(Records drawn from a dataset)
↓

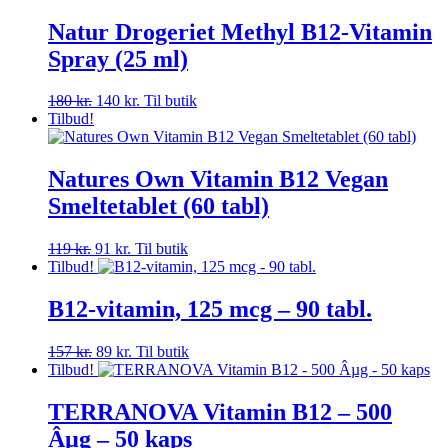
Natur Drogeriet Methyl B12-Vitamin
Spray (25 ml)
Den
Den
180
kr.
140
kr.
Til butik
oprindelige
aktuelle
Tilbud!
pris
pris
var:
er:
180 kr..
140 kr..
Natures Own Vitamin B12 Vegan
Smeltetablet (60 tabl)
Den
Den
119
kr.
91
kr.
Til butik
oprindelige
aktuelle
Tilbud!
pris
pris
var:
er:
B12-vitamin, 125 mcg – 90 tabl.
119 kr..
91 kr..
Den
Den
157
kr.
89
kr.
Til butik
oprindelige
aktuelle
Tilbud!
pris
pris
var:
er:
TERRANOVA Vitamin B12 – 500
157 kr..
89 kr..
Âµg – 50 kaps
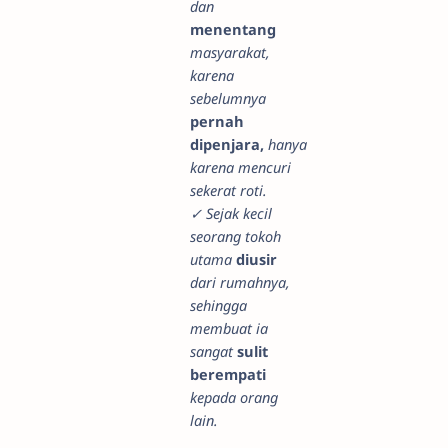
dan
menentang
masyarakat,
karena
sebelumnya
pernah
dipenjara,
hanya
karena mencuri
sekerat roti.
✓ Sejak kecil
seorang tokoh
utama
diusir
dari rumahnya,
sehingga
membuat ia
sangat
sulit
berempati
kepada orang
lain.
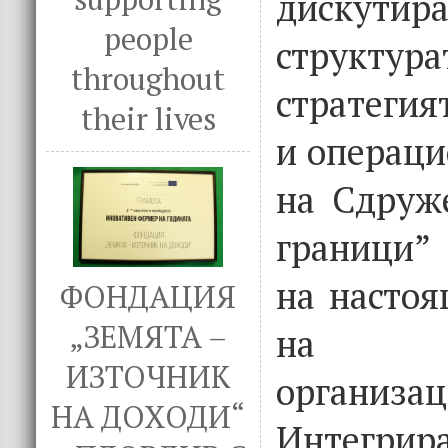
дискутир
people
структур
throughout
стратегия
their lives
и операци
на Сдруж
граници” 
на настоя
ФОНДАЦИЯ
„ЗЕМЯТА –
на пар
ИЗТОЧНИК
организа
НА ДОХОДИ“
Интегрир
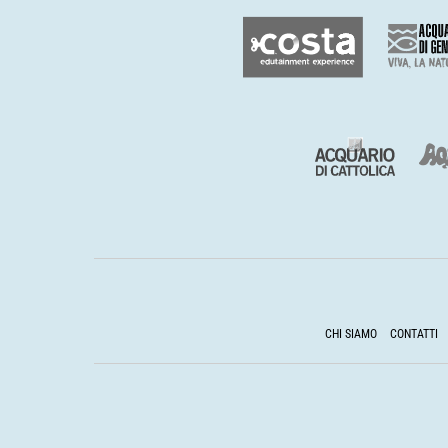
CHI SIAMO
CONTATTI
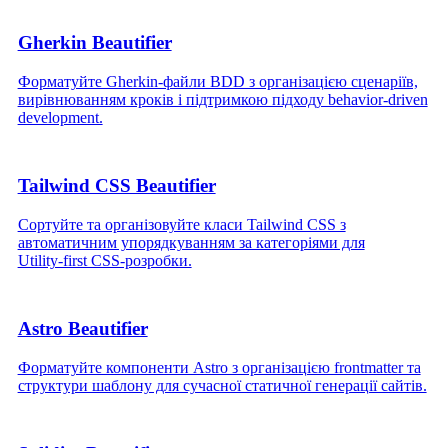
Gherkin Beautifier
Форматуйте Gherkin‑файли BDD з організацією сценаріїв,
вирівнюванням кроків і підтримкою підходу behavior‑driven
development.
Tailwind CSS Beautifier
Сортуйте та організовуйте класи Tailwind CSS з
автоматичним упорядкуванням за категоріями для
Utility‑first CSS‑розробки.
Astro Beautifier
Форматуйте компоненти Astro з організацією frontmatter та
структури шаблону для сучасної статичної генерації сайтів.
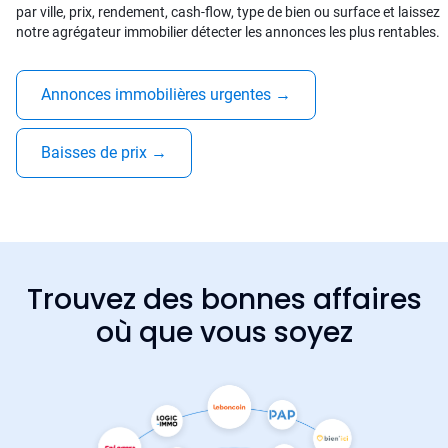
par ville, prix, rendement, cash-flow, type de bien ou surface et laissez
notre agrégateur immobilier détecter les annonces les plus rentables.
Annonces immobilières urgentes
→
Baisses de prix
→
Trouvez des bonnes affaires
où que vous soyez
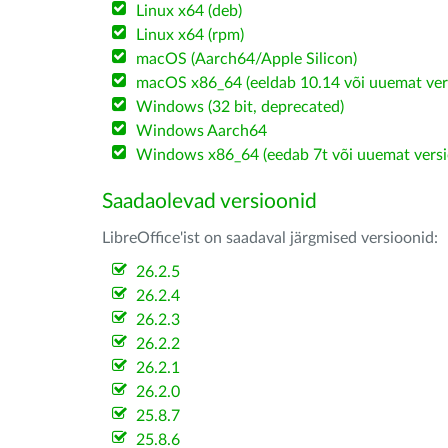
Linux x64 (deb)
Linux x64 (rpm)
macOS (Aarch64/Apple Silicon)
macOS x86_64 (eeldab 10.14 või uuemat ver
Windows (32 bit, deprecated)
Windows Aarch64
Windows x86_64 (eedab 7t või uuemat versi
Saadaolevad versioonid
LibreOffice'ist on saadaval järgmised versioonid:
26.2.5
26.2.4
26.2.3
26.2.2
26.2.1
26.2.0
25.8.7
25.8.6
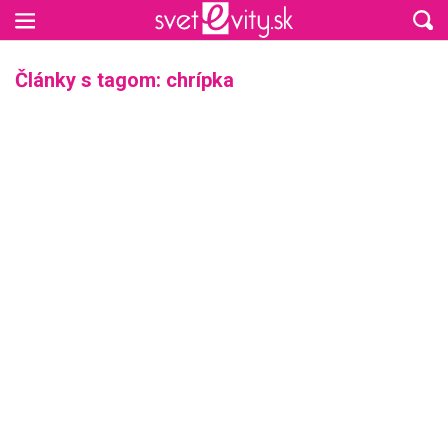
Preskočiť na hlavný obsah
Články s tagom: chrípka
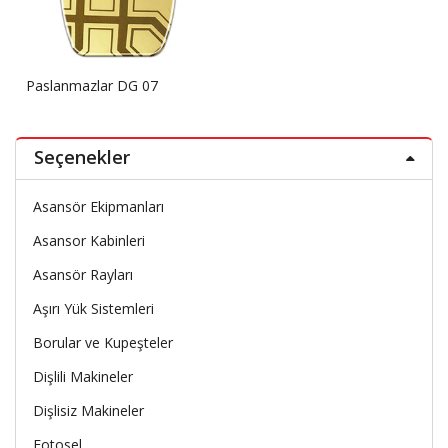
Paslanmazlar DG 07
Seçenekler
Asansör Ekipmanları
Asansor Kabinleri
Asansör Rayları
Aşırı Yük Sistemleri
Borular ve Kupeşteler
Dişlili Makineler
Dişlisiz Makineler
Fotosel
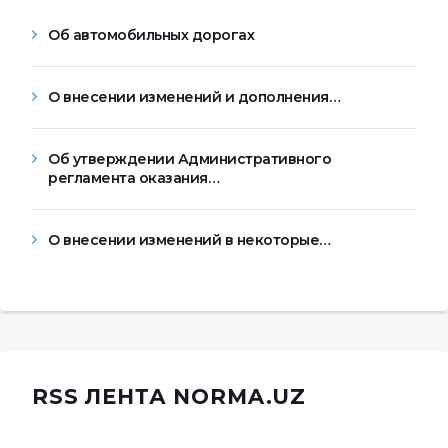
Об автомобильных дорогах
О внесении изменений и дополнения…
Об утверждении Административного
регламента оказания…
О внесении изменений в некоторые…
RSS ЛЕНТА NORMA.UZ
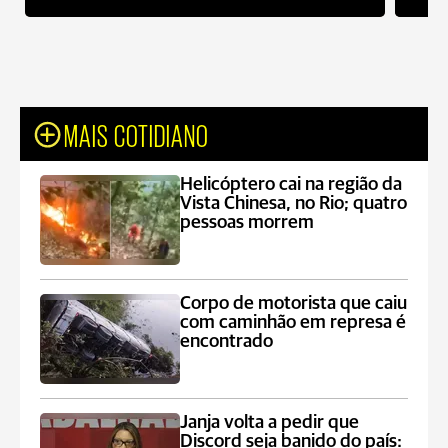
MAIS COTIDIANO
Helicóptero cai na região da
Vista Chinesa, no Rio; quatro
pessoas morrem
Corpo de motorista que caiu
com caminhão em represa é
encontrado
Janja volta a pedir que
Discord seja banido do país:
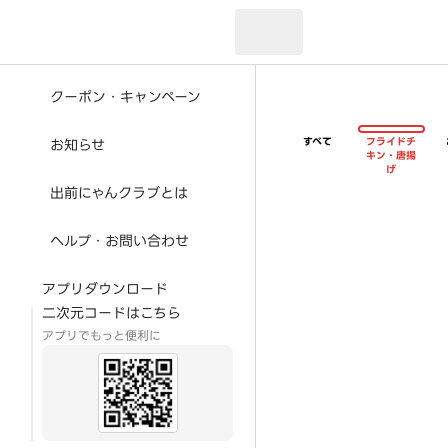
現在のお届け先：
クーポン・キャンペーン
すべて
フライドチ
お知らせ
キン・唐揚
げ
出前にゃんクラブとは
ヘルプ・お問い合わせ
アプリダウンロード
二次元コードはこちら
アプリでもっと便利に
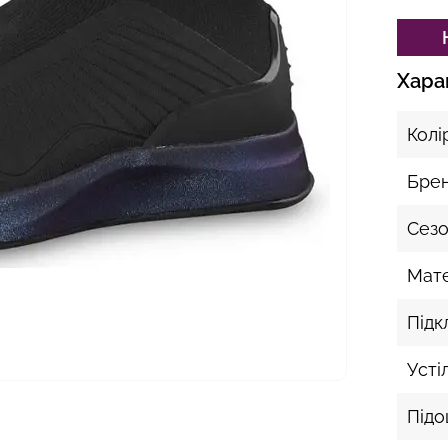
Хара
Колі
Бре
Сез
Мате
Підк
Усті
Під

↑

### [INSTRUCTIONS FOR THE TASK]
Leaving every picture behind, retype the entries above exactly, from the first line through the line with "Helicóptero cai na região da", and stop there.

### [EXERCISE OUTPUT]
Natur Drogeriet Methyl B12-Vitamin
Spray (25 ml)
Den
Den
180
kr.
140
kr.
Til butik
oprindelige
aktuelle
Tilbud!
pris
pris
var:
er:
180 kr..
140 kr..
Natures Own Vitamin B12 Vegan
Smeltetablet (60 tabl)
Den
Den
119
kr.
91
kr.
Til butik
oprindelige
aktuelle
Tilbud!
pris
pris
var:
er:
B12-vitamin, 125 mcg – 90 tabl.
119 kr..
91 kr..
Den
Den
157
kr.
89
kr.
Til butik
oprindelige
aktuelle
Tilbud!
pris
pris
var:
er:
TERRANOVA Vitamin B12 – 500
157 kr..
89 kr..
Âµg – 50 kaps
dan
menentang
masyarakat,
karena
sebelumnya
pernah
dipenjara,
hanya
karena mencuri
sekerat roti.
✓ Sejak kecil
seorang tokoh
utama
diusir
dari rumahnya,
sehingga
membuat ia
sangat
sulit
berempati
kepada orang
lain.
дискутир
people
структур
throughout
стратегия
their lives
и операци
на Сдруж
граници” 
на настоя
ФОНДАЦИЯ
„ЗЕМЯТА –
на пар
ИЗТОЧНИК
организа
НА ДОХОДИ“
Интегрир
CHI SIAMO
CONTATTI
Gherkin Beautifier
Форматуйте Gherkin‑файли BDD з організацією сценаріїв,
вирівнюванням кроків і підтримкою підходу behavior‑driven
development.
Tailwind CSS Beautifier
Сортуйте та організовуйте класи Tailwind CSS з
автоматичним упорядкуванням за категоріями для
Utility‑first CSS‑розробки.
Astro Beautifier
Форматуйте компоненти Astro з організацією frontmatter та
структури шаблону для сучасної статичної генерації сайтів.
par ville, prix, rendement, cash-flow, type de bien ou surface et laissez
notre agrégateur immobilier détecter les annonces les plus rentables.
Annonces immobilières urgentes
→
Baisses de prix
→
Trouvez des bonnes affaires
où que vous soyez
Linux x64 (deb)
Linux x64 (rpm)
macOS (Aarch64/Apple Silicon)
macOS x86_64 (eeldab 10.14 või uuemat ver
Windows (32 bit, deprecated)
Windows Aarch64
Windows x86_64 (eedab 7t või uuemat versi
Saadaolevad versioonid
LibreOffice'ist on saadaval järgmised versioonid:
26.2.5
26.2.4
26.2.3
26.2.2
26.2.1
26.2.0
25.8.7
25.8.6
Preskočiť na hlavný obsah
Články s tagom: chrípka
Paslanmazlar DG 07
Seçenekler
Asansör Ekipmanları
Asansor Kabinleri
Asansör Rayları
Aşırı Yük Sistemleri
Borular ve Kupeşteler
Dişlili Makineler
Dişlisiz Makineler
Fotosel
Об автомобильных дорогах
О внесении изменений и дополнения…
Об утверждении Административного
регламента оказания…
О внесении изменений в некоторые…
RSS ЛЕНТА NORMA.UZ
MAIS COTIDIANO
Helicóptero cai na região da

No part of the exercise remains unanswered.